Grains prices seem to have reached a stalemate, with corn teetering between $6.30-$6.60 Dec corn and soybeans from $11.80-$12.50 in price.
Wheat is basically "corn2", with wheat prices at a discount to corn in Chicago SRW, and essentially priced at a corn equivalent (or a slight discount to corn).
The stalemate seems to be brought on by a realization that while U.S. crops are poor in 2011 (corn yields are forecast at 8% below trend while soybeans are forecast at 5% below 'trend'), world production numbers rebounded from disappointing 2010 levels. In particular, the Black Sea region including Russia and Ukraine, had much better crops in 2011, making them a potential powerhouse in exports for the rest of the world to gobble up. Pro Ag notes in particular the slowing of exports of wheat corn, and soybeans from U.S. sources.

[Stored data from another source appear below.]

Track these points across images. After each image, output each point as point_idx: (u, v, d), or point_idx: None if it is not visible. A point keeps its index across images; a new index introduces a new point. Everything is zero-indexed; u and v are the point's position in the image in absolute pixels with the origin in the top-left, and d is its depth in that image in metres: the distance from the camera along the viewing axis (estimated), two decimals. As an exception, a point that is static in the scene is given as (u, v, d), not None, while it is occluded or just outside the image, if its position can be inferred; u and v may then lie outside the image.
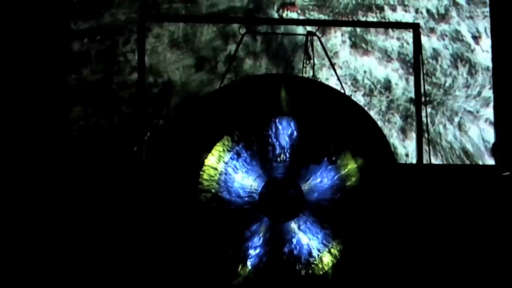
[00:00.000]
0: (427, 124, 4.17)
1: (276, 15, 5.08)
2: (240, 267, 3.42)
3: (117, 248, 4.45)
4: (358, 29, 5.16)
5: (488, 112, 5.22)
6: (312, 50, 4.14)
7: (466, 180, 4.79)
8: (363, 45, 5.19)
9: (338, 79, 4.03)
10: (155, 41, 5.01)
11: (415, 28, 4.16)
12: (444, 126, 5.21)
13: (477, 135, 5.21)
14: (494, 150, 4.22)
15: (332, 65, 4.06)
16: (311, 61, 4.13)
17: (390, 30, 5.19)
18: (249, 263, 3.43)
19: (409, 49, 5.06)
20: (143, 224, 3.74)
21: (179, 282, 3.45)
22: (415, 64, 4.14)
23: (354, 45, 5.19)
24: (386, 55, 5.21)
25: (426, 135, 4.07)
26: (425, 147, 4.07)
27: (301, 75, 4.31)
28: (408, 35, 5.06)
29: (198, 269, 3.40)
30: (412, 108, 4.99)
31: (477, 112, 5.24)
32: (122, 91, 4.93)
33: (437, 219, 4.43)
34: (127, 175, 4.48)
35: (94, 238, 4.51)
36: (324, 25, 4.57)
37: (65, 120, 4.75)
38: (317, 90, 3.61)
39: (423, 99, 4.07)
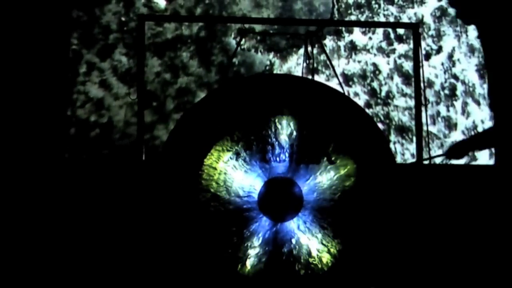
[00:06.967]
0: (427, 125, 4.17)
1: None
2: (239, 267, 3.42)
3: (116, 248, 4.45)
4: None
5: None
6: (312, 50, 4.14)
7: (466, 180, 4.78)
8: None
9: (338, 79, 4.03)
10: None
11: (415, 28, 4.16)
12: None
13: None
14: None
15: (332, 65, 4.07)
16: (311, 61, 4.14)
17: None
18: (248, 263, 3.43)
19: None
20: (142, 224, 3.75)
21: (178, 282, 3.45)
22: (415, 65, 4.14)
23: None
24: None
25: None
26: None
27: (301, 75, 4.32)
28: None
29: (196, 269, 3.40)
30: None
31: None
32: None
33: (436, 219, 4.43)
34: (127, 175, 4.48)
35: (93, 237, 4.50)
36: (324, 25, 4.58)
37: (62, 124, 4.75)
38: (316, 90, 3.61)
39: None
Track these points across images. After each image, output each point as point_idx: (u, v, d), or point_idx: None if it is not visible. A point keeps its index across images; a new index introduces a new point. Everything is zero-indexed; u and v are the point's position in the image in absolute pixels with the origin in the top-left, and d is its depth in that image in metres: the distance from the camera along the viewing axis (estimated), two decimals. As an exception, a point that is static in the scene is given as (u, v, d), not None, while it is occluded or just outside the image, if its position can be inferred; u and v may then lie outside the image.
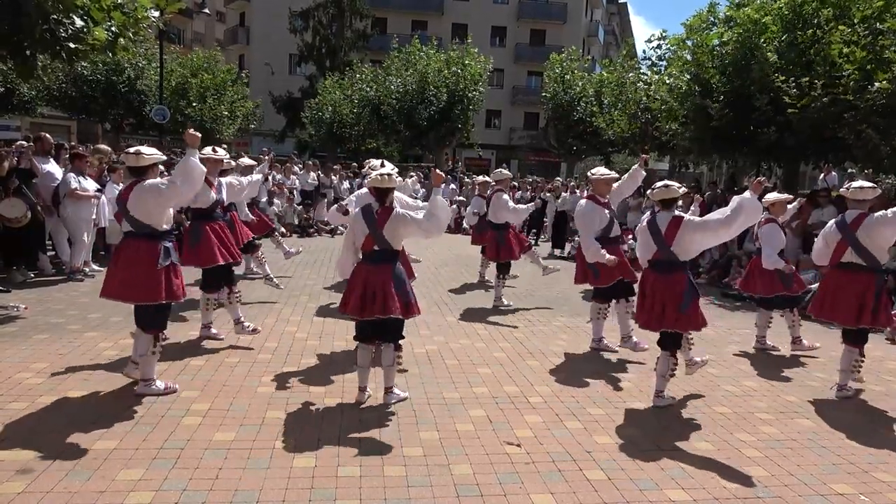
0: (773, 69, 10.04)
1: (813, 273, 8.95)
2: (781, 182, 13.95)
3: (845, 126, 9.45)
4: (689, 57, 12.22)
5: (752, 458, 4.07)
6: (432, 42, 24.51)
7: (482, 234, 9.14)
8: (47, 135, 9.31)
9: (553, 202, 15.12)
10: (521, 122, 42.06)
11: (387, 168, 4.65)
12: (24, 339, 5.67)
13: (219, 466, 3.56)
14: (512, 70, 40.97)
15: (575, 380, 5.44)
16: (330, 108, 27.10)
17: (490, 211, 8.47)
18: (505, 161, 37.37)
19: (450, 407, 4.64)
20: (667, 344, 4.81)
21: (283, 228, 14.91)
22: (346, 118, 26.63)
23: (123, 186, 4.47)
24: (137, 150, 4.47)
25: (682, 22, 12.75)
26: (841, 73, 9.30)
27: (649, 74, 15.93)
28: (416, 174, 16.57)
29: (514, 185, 16.46)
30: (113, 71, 22.86)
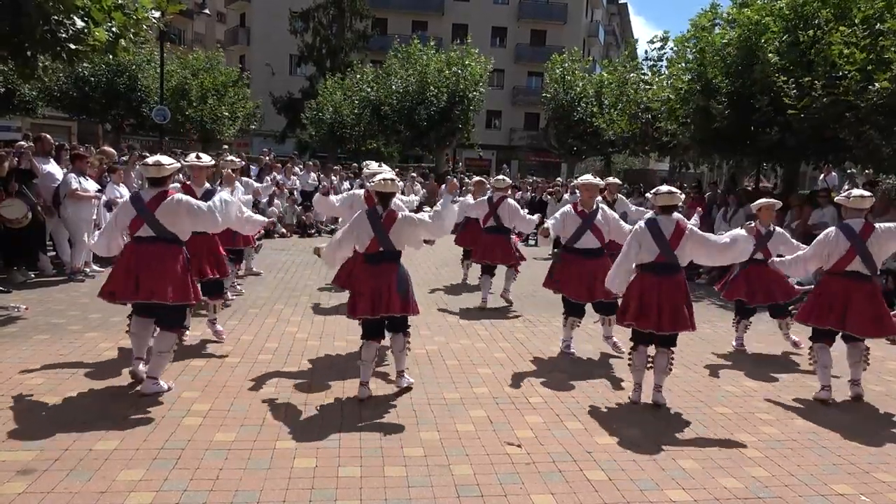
0: (773, 70, 10.03)
1: (812, 274, 8.94)
2: (782, 182, 13.95)
3: (846, 126, 9.44)
4: (690, 55, 12.18)
5: (753, 458, 4.07)
6: (430, 43, 24.49)
7: (473, 236, 9.21)
8: (48, 135, 9.32)
9: (553, 204, 15.10)
10: (522, 123, 42.07)
11: (389, 173, 4.86)
12: (24, 340, 5.68)
13: (219, 467, 3.56)
14: (512, 70, 40.99)
15: (575, 380, 5.45)
16: (330, 109, 27.11)
17: (504, 218, 8.37)
18: (505, 161, 37.44)
19: (450, 407, 4.65)
20: (670, 342, 4.89)
21: (284, 229, 14.93)
22: (346, 119, 26.64)
23: (149, 197, 4.51)
24: (157, 160, 4.61)
25: (690, 19, 12.69)
26: (841, 73, 9.30)
27: (650, 74, 15.90)
28: (415, 176, 16.55)
29: (515, 185, 16.46)
30: (114, 71, 22.86)
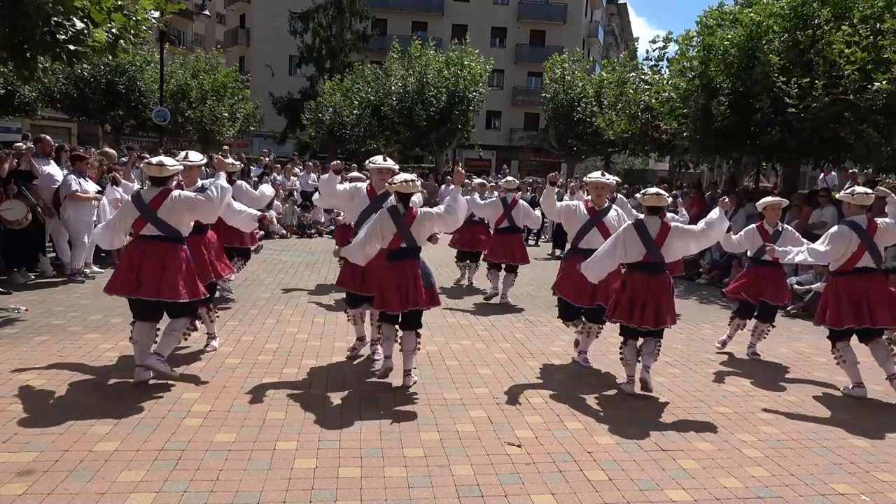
0: (774, 70, 10.03)
1: (811, 273, 8.95)
2: (782, 182, 13.94)
3: (846, 126, 9.45)
4: (693, 53, 12.15)
5: (753, 458, 4.07)
6: (429, 43, 24.48)
7: (473, 237, 9.41)
8: (48, 136, 9.32)
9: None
10: (522, 123, 42.07)
11: (409, 174, 5.08)
12: (24, 341, 5.68)
13: (220, 468, 3.56)
14: (512, 71, 40.98)
15: (575, 380, 5.45)
16: (330, 110, 27.11)
17: (519, 218, 8.87)
18: (505, 161, 37.37)
19: (450, 407, 4.65)
20: (657, 334, 5.13)
21: (284, 230, 14.94)
22: (346, 119, 26.64)
23: (151, 197, 4.64)
24: (160, 161, 4.76)
25: (698, 15, 12.65)
26: (841, 73, 9.29)
27: (650, 74, 15.88)
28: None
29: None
30: (113, 72, 22.85)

We just aren't selling a lot of these products due to the competitiveness of the Black Sea region for now.
So prices are at a stalemate. Although many expect a reduction in the production numbers in the Nov. report, Informa yesterday put out a 149. bu/acre corn production number (higher than USDA) as well as a soybean production number slightly larger than the USDA number. However, with disappointing U.S. production numbers in northern territory, its likely the corn production number will be lowered somewhat (maybe to 14 bu/acre???). Already we have a corn yield that is 8% below trend at 148.1 bu/acre from USDA, and a soybean yield number that is 5% below trend. That is why prices are still relatively high for harvest time, and basis for corn is also unusually high for harvest.
Pro Ag expects prices to hold relatively steady now that we've found equilibrium in this relative price area. However, if world production numbers also continue to offset smaller U.S. production numbers, perhaps prices will drift lower??? Pro Ag is concerned that farmer selling has been small, which some believe is a bullish sign (which is causing a strong basis); however, don't markets usually go lower when farmers own all the stocks??? This might be a year where prices drift lower throughout the year, but basis has to buy the grain from farmer's hands.
Pro Ag also notes that corn prices are historically very high relative to soybean prices, with the soybean/corn price ratio now under 2.0 (and in fact under 1.9). This is a historically low soybean/corn price ratio and should attract much more acres of corn in the South American countries as well as the U.S. in 2012. It is very rare to see a soybean/corn price ratio as low as it is now, and becomes an issue for producers worldwide as they make decisions for production in coming months. It's likely this will attract more acres toward feedgrains and corn and away from oilseeds and wheat - exactly what the market is trying to accomplish. This is brought on by the poor U.S. corn crop relative to other grains, and is providing great incentive to the world's producers to shift production to growing more corn and less of everything else.
With a ratio this strong, the market is likely to accomplish this and much more over the coming months. Pro Ag would expect that corn has more downside risk, then, over the coming months than any other grain. However, the market is trying to accomplish an allocation of a small corn crop in 2011, and the price lever is the only mechanism left to do so until another crop is grown (South America???).